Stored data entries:

··········

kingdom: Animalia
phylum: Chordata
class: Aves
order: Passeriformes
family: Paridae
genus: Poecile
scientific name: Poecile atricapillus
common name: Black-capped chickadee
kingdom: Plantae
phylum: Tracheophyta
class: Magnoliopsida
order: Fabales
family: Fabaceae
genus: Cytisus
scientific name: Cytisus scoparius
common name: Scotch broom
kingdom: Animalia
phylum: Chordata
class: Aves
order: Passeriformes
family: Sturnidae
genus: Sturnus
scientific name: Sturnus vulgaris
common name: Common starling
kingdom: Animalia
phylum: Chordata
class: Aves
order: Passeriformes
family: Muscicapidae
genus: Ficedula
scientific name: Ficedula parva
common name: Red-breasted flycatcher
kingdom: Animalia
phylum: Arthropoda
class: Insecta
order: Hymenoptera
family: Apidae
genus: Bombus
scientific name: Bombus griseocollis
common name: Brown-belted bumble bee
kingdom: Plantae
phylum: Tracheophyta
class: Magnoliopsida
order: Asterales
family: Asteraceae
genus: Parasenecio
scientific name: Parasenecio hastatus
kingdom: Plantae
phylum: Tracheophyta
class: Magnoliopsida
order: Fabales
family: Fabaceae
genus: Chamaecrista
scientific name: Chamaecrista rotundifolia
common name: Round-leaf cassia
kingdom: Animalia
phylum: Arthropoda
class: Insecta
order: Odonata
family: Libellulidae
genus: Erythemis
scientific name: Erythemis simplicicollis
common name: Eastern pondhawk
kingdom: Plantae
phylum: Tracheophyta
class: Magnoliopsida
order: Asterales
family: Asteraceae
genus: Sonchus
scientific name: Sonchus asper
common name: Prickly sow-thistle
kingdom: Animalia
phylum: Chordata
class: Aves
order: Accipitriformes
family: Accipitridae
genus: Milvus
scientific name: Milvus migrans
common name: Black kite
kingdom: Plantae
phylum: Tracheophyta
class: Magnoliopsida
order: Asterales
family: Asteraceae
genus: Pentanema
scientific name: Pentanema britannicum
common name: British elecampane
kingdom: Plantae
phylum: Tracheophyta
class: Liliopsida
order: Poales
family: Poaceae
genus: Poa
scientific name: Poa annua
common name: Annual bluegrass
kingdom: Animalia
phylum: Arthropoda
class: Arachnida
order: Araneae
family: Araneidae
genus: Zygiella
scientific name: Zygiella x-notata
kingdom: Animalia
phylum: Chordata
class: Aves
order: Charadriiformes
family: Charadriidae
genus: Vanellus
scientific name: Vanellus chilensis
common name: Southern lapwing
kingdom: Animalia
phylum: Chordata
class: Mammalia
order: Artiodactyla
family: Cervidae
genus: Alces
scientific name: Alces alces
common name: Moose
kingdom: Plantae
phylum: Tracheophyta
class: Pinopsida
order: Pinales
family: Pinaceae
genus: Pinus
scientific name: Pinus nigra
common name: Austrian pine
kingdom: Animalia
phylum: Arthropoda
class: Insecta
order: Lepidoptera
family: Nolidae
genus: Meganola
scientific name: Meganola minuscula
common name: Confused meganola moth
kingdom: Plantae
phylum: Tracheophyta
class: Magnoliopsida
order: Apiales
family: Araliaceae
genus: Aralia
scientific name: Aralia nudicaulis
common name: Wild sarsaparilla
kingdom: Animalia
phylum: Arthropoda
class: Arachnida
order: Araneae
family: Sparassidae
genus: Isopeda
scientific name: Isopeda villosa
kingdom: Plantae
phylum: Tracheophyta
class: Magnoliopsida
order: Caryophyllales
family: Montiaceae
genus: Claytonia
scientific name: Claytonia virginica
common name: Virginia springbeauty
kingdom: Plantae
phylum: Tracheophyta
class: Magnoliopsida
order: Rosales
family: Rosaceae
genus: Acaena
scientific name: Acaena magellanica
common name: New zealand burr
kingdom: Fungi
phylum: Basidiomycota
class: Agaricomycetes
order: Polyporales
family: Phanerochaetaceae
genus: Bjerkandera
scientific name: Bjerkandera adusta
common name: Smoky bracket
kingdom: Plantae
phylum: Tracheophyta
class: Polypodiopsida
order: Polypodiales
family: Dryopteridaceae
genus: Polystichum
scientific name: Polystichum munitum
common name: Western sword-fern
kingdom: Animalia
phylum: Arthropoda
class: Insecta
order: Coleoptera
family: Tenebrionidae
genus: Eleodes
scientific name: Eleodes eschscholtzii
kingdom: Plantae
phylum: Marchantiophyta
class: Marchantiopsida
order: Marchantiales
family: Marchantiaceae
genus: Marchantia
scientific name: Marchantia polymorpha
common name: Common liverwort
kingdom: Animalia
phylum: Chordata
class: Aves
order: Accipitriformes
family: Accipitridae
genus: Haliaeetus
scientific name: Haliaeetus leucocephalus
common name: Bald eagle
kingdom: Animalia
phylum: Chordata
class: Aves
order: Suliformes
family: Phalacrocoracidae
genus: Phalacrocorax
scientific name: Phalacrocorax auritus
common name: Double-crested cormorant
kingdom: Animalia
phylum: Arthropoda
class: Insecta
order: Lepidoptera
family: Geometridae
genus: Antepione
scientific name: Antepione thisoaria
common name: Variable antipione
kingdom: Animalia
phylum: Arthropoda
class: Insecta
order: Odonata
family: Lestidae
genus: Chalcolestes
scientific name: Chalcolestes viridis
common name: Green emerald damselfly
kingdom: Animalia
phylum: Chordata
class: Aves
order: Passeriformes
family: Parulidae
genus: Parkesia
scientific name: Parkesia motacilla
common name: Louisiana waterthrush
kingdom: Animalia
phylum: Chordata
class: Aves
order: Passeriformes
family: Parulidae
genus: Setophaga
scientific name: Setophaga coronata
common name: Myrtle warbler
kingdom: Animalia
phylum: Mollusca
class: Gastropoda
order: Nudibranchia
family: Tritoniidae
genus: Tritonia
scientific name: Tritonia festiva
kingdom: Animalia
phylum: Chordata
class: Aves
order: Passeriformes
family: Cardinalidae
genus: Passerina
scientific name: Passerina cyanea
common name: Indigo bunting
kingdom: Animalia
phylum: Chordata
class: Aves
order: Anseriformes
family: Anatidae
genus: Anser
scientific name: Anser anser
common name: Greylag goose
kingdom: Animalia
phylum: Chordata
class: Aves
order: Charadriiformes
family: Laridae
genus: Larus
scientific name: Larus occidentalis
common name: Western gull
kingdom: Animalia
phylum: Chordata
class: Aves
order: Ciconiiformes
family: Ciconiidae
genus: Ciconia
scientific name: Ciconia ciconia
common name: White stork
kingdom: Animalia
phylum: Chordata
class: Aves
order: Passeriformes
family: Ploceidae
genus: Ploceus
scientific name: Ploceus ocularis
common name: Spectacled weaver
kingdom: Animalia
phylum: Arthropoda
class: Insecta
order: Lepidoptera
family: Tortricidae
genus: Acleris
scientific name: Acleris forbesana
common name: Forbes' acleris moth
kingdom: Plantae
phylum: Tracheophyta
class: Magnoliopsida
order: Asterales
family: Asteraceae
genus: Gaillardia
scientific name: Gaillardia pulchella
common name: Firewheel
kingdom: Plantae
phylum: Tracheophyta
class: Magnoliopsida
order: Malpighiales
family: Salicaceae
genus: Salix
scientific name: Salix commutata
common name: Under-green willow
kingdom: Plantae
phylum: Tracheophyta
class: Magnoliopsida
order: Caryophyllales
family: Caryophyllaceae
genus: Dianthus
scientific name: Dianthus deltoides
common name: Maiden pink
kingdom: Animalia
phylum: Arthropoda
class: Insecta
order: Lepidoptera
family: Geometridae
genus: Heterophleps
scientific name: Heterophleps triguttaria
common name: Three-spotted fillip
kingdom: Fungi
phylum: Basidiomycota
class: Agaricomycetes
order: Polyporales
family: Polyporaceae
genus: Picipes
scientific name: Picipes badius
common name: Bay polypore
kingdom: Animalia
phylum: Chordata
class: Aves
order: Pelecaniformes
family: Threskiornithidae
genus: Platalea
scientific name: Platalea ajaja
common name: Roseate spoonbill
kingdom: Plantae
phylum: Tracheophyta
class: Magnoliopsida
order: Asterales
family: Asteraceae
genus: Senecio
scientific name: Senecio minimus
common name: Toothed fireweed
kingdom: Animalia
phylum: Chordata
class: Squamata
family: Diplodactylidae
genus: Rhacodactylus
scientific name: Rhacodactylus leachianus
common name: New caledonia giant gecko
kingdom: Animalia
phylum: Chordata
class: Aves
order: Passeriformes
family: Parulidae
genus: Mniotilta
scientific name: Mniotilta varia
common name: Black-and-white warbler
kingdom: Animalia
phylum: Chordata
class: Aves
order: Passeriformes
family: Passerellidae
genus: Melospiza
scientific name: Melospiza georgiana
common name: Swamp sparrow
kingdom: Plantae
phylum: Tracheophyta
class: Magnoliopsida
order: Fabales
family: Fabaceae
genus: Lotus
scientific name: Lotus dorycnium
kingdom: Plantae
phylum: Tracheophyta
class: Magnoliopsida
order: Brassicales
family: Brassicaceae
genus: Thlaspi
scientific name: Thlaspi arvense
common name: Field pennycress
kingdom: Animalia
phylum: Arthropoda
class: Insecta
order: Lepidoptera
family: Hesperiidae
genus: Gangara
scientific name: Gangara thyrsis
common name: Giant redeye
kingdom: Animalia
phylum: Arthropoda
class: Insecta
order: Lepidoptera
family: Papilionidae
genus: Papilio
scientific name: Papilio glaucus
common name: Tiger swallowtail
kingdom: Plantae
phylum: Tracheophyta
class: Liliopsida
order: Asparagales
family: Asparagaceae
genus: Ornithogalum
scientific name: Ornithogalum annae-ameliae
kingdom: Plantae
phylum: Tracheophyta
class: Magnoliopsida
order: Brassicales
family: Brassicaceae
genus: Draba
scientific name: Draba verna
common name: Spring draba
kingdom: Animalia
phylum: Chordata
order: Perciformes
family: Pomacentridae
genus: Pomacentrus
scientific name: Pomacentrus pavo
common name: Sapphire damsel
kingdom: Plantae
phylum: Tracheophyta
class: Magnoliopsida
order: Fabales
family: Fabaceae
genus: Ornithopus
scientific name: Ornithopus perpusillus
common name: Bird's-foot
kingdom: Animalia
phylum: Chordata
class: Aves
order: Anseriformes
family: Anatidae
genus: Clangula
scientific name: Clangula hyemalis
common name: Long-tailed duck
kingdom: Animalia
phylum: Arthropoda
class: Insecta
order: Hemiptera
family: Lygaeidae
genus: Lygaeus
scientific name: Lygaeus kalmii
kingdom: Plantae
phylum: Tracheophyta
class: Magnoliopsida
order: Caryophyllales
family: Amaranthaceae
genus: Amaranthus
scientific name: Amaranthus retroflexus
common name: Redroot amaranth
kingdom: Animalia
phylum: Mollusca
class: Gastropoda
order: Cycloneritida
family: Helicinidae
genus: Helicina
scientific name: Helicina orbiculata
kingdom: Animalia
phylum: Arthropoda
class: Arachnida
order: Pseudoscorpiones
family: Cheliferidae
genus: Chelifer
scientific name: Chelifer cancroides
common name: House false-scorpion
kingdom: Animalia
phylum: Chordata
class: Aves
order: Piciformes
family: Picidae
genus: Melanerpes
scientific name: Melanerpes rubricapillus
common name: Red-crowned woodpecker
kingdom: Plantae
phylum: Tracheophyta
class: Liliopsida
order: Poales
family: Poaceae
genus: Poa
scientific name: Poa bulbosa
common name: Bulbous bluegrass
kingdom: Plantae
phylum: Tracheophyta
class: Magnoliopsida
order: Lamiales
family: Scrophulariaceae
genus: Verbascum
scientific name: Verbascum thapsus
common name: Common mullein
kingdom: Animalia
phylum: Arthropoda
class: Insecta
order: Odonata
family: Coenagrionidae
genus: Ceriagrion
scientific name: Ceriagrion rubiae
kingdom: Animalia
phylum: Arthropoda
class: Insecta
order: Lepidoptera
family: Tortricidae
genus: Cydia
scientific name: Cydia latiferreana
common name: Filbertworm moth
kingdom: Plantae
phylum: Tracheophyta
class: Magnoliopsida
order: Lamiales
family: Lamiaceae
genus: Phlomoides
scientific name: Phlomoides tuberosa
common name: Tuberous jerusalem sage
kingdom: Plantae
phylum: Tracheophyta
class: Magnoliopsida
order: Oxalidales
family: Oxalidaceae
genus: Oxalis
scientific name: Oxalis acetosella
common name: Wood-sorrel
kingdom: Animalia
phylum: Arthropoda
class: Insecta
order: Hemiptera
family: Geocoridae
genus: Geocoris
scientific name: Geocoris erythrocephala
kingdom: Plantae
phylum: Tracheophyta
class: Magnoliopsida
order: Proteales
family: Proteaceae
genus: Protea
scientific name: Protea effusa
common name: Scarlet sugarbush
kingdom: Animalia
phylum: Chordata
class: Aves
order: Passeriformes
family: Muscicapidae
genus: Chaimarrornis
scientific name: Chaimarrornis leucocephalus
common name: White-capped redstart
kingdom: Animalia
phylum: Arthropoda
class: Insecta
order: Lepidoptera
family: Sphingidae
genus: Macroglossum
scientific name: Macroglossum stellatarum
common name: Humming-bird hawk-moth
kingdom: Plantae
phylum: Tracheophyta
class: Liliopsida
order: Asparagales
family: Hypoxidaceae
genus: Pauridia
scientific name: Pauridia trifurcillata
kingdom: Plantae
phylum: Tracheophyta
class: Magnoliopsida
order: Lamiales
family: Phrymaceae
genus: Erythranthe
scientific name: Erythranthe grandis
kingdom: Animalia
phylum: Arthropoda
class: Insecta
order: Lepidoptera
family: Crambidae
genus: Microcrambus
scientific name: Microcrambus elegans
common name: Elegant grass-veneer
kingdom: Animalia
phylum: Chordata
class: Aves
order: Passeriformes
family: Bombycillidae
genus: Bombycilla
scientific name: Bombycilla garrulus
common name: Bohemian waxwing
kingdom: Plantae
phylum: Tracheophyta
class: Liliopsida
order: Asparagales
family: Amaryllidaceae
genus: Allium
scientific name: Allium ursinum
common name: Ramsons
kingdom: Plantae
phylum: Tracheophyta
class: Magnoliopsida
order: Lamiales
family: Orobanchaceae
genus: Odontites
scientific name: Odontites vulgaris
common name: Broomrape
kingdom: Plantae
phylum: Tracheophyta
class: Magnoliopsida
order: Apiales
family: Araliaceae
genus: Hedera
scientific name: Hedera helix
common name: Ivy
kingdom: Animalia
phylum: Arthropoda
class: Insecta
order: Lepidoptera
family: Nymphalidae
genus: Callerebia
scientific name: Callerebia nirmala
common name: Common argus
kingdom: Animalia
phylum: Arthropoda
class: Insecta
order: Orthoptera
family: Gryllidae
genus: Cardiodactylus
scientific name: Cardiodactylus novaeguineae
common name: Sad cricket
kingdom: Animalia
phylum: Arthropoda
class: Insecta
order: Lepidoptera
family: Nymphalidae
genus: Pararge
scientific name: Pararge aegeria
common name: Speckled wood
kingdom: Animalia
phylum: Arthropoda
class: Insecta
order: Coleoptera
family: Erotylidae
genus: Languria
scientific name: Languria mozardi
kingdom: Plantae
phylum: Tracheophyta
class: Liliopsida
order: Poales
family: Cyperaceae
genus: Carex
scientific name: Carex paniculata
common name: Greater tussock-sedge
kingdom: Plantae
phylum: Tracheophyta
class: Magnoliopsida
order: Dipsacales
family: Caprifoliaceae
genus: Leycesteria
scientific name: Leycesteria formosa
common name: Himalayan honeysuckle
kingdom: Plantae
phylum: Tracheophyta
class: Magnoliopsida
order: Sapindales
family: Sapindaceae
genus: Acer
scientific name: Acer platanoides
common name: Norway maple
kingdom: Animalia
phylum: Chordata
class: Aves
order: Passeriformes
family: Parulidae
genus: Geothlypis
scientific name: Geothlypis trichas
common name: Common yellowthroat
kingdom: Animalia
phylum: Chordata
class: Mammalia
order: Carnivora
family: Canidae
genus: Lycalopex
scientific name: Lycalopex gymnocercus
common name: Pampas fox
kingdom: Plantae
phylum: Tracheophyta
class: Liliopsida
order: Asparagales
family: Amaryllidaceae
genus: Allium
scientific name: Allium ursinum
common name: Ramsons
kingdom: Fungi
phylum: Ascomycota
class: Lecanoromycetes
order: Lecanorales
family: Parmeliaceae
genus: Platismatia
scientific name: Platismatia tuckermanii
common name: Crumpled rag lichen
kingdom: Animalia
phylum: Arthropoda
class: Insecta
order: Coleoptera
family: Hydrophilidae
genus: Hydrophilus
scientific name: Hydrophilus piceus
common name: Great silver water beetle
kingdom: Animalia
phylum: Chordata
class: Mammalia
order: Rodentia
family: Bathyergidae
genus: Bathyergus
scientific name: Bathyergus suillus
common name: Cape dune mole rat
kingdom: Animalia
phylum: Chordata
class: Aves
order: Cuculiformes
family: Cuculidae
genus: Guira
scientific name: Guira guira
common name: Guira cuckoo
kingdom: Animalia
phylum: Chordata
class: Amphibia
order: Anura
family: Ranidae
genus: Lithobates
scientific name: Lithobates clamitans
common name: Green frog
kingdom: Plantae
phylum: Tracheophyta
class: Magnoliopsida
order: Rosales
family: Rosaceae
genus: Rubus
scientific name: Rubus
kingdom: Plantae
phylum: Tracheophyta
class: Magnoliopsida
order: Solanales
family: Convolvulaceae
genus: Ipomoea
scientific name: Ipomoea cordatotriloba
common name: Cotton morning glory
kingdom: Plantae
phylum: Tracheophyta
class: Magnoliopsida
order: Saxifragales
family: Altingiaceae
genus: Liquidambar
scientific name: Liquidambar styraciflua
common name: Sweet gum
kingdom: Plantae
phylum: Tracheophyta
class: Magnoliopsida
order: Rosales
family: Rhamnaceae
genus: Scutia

··········

TASK DIRECTIONS: Copy the listing above verbatim, from its first line through the line with "genus: Parasenecio", including both of those lines.

COMPLETED EXERCISE:
kingdom: Animalia
phylum: Chordata
class: Aves
order: Passeriformes
family: Paridae
genus: Poecile
scientific name: Poecile atricapillus
common name: Black-capped chickadee
kingdom: Plantae
phylum: Tracheophyta
class: Magnoliopsida
order: Fabales
family: Fabaceae
genus: Cytisus
scientific name: Cytisus scoparius
common name: Scotch broom
kingdom: Animalia
phylum: Chordata
class: Aves
order: Passeriformes
family: Sturnidae
genus: Sturnus
scientific name: Sturnus vulgaris
common name: Common starling
kingdom: Animalia
phylum: Chordata
class: Aves
order: Passeriformes
family: Muscicapidae
genus: Ficedula
scientific name: Ficedula parva
common name: Red-breasted flycatcher
kingdom: Animalia
phylum: Arthropoda
class: Insecta
order: Hymenoptera
family: Apidae
genus: Bombus
scientific name: Bombus griseocollis
common name: Brown-belted bumble bee
kingdom: Plantae
phylum: Tracheophyta
class: Magnoliopsida
order: Asterales
family: Asteraceae
genus: Parasenecio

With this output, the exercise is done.